Die großen Fragen auf dem letzten Wanderweg
In Ken Kwapis’ Parabelfilm „Picknick mit Bären“ bewältigen Robert Redford und Nick Nolte den legendären Appalachian Trail.
Von Peter Angerer
Innsbruck –Seit vier Jahrzehnten haben sich Bill Bryson (Robert Redford) und Stephen Katz (Nick Nolte) nicht mehr gesehen, obwohl sie auf gemeinsame Abenteuer in Europa zurückblicken können. Vielleicht war das alles auch nur ein Missverständnis mit den Blondinen und Rothaarigen, mit den 600 Dollar, die Katz dem Freund seit damals schuldet und die dazu geführt haben, dass sich Katz nie mehr gemeldet hat.
Bryson ist jedenfalls mit der britischen Krankenschwester Cathy (Emma Thompson) nach New Hampshire zurückgekehrt und ein berühmter Reiseschriftsteller geworden. Nie mehr hat er eine andere Frau berührt und seit zehn Jahren hat er auch kein Buch mehr geschrieben. Dennoch muss er sich vom Moderator im Frühstücksfernsehen anlässlich der Veröffentlichung einer Gesamtausgabe seiner Bücher fragen lassen, was denn ein Schriftsteller im Alter so anstelle: „Erschießt er sich, oder trinkt er sich zu Tode?“ Bryson, nicht auf den Mund gefallen, entscheidet sich „nach diesem Interview für beides“. Das bringt immerhin einen Lacher, aber es muss eine Alternative geben.
Katz schleppt sich seit Jahren jeden Abend in seine Einzimmerwohnung, um dort einen einsamen Kampf gegen König Alkohol zu führen. Ein einziges Glas würde ausreichen, um ihn unter irgendeiner Brücke zu finden. Nüchtern betrachtet liegen diese beiden Lebensläufe nicht so weit auseinander. Nur Bryson weiß das noch nicht, denn von seiner Villa aus gesehen ist Katz der Loser, der, vielleicht von Dämonen gejagt, sein Leben vergeudet hat und aus der selbstgerechten Sichtweise des Überlegenen jede Verachtung zu verdienen scheint. Solche Vorurteile verlangen nach einem schmerzhaften Reinigungsprozess und existentiellen Erfahrungen, die im glücklichen Fall zur Erkenntnis führen, dass sich das Ganze doch nicht so toll darstellt, wie man gerne möchte. In Europa liegt zu diesem Zwecke die Herausforderung zu Strapazen und spiritueller Erfahrung quasi um jede Ecke, wie auf Hinweisschildern zum Jakobsweg zu lesen ist. Amerikanische Wanderer nehmen – wertfrei – den Appalachian Trail.

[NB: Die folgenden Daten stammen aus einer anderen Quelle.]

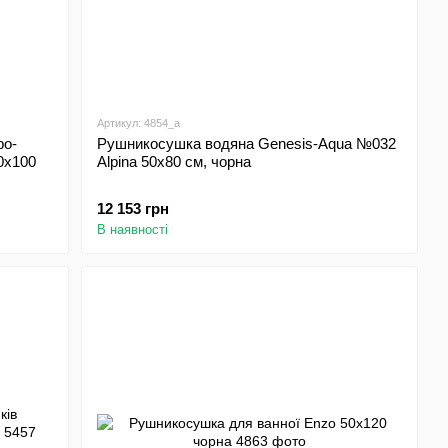
Артикул: 4854_a
ро-
Рушникосушка водяна Genesis-Aqua №032
0х100
Alpina 50х80 см, чорна
12 153 грн
В наявності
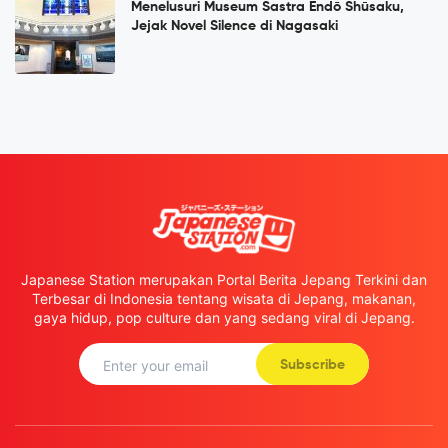
Menelusuri Museum Sastra Endō Shūsaku,
Jejak Novel Silence di Nagasaki
Japanese Station merupakan Portal Berita Jepang Terkini dan
Terbesar di Indonesia tentang wisata di Jepang, makanan,
gaya hidup, pop culture dan yang sedang viral di Jepang.
Subscribe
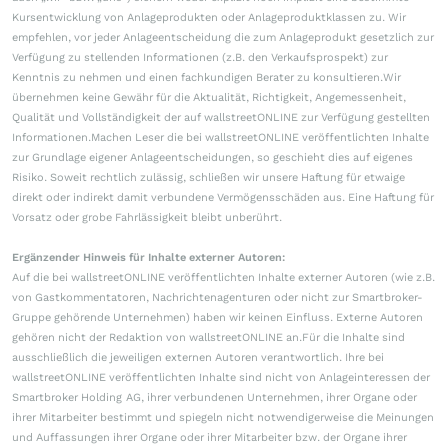
Kursentwicklung von Anlageprodukten oder Anlageproduktklassen zu. Wir
empfehlen, vor jeder Anlageentscheidung die zum Anlageprodukt gesetzlich zur
Verfügung zu stellenden Informationen (z.B. den Verkaufsprospekt) zur
Kenntnis zu nehmen und einen fachkundigen Berater zu konsultieren.Wir
übernehmen keine Gewähr für die Aktualität, Richtigkeit, Angemessenheit,
Qualität und Vollständigkeit der auf wallstreetONLINE zur Verfügung gestellten
Informationen.Machen Leser die bei wallstreetONLINE veröffentlichten Inhalte
zur Grundlage eigener Anlageentscheidungen, so geschieht dies auf eigenes
Risiko. Soweit rechtlich zulässig, schließen wir unsere Haftung für etwaige
direkt oder indirekt damit verbundene Vermögensschäden aus. Eine Haftung für
Vorsatz oder grobe Fahrlässigkeit bleibt unberührt.
Ergänzender Hinweis für Inhalte externer Autoren:
Auf die bei wallstreetONLINE veröffentlichten Inhalte externer Autoren (wie z.B.
von Gastkommentatoren, Nachrichtenagenturen oder nicht zur Smartbroker-
Gruppe gehörende Unternehmen) haben wir keinen Einfluss. Externe Autoren
gehören nicht der Redaktion von wallstreetONLINE an.Für die Inhalte sind
ausschließlich die jeweiligen externen Autoren verantwortlich. Ihre bei
wallstreetONLINE veröffentlichten Inhalte sind nicht von Anlageinteressen der
Smartbroker Holding AG, ihrer verbundenen Unternehmen, ihrer Organe oder
ihrer Mitarbeiter bestimmt und spiegeln nicht notwendigerweise die Meinungen
und Auffassungen ihrer Organe oder ihrer Mitarbeiter bzw. der Organe ihrer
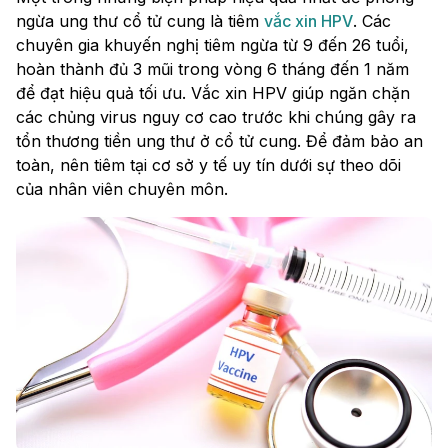
ngừa ung thư cổ tử cung là tiêm
vắc xin HPV
. Các
chuyên gia khuyến nghị tiêm ngừa từ 9 đến 26 tuổi,
hoàn thành đủ 3 mũi trong vòng 6 tháng đến 1 năm
để đạt hiệu quả tối ưu. Vắc xin HPV giúp ngăn chặn
các chủng virus nguy cơ cao trước khi chúng gây ra
tổn thương tiền ung thư ở cổ tử cung. Để đảm bảo an
toàn, nên tiêm tại cơ sở y tế uy tín dưới sự theo dõi
của nhân viên chuyên môn.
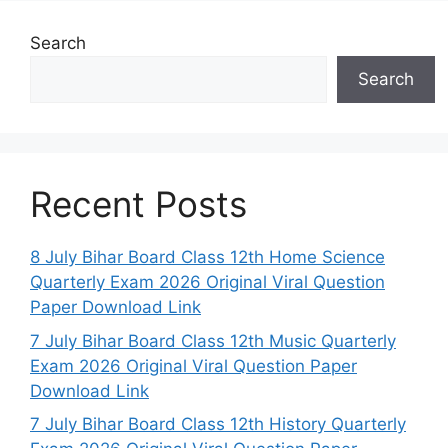
Search
Search
Recent Posts
8 July Bihar Board Class 12th Home Science
Quarterly Exam 2026 Original Viral Question
Paper Download Link
7 July Bihar Board Class 12th Music Quarterly
Exam 2026 Original Viral Question Paper
Download Link
7 July Bihar Board Class 12th History Quarterly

Über diesen 3500 Kilometer langen Wanderweg veröffentlichte Bill Bryson, Jahrgang 1951, bereits 1998 seinen Bericht von der „Wiederentdeckung Amerikas“, der dann auch sofort Robert Redfords Interesse als Produzent erweckte. Was Bryson jedoch als 45-Jähriger erlebt hat, wollte sich der Hollywoodstar erst mit 78 Jahren antun, um auch den letzten großen Fragen noch mit Gewinn zu begegnen.
Als Regisseur empfahl sich Ken Kwapis nach seinem Film „Der Ruf der Wale“ (2012), doch seine Inszenierung wird in beinahe jedem Bild von Respekt gegenüber der Natur und Schüchternheit gegenüber seinen Stars blockiert.
Wegen der alarmierenden Nachrichten im Internet über Serienmorde und Grizzlyattacken auf dem Wanderweg erlaubt Ehefrau Cathy keinen Alleingang. Da sich keiner von Brysons Freunden diesem Selbstmordkommando anschließen möchte, kommt Katz ins Spiel. Robert Redford gönnt seinem Kumpel Nick Nolte, der zuletzt in Redfords „The Company You Keep“ zu sehen war, einen magischen Starauftritt aus der Geisterwelt. Mit kratzender Stimme und ohne wegen der Nichtberücksichtung bei dieser Tour beleidigt zu sein, stellt er sich telefonisch als letzter Freund zur Verfügung. Katz wird als hinkendes Ersatzteillager zum Retter des Unternehmens, sein Darsteller Nolte, 74, wird zum Retter des sonst eher betulichen Films, den übrigens in den US-Kinos nur Erwachsene sehen dürfen.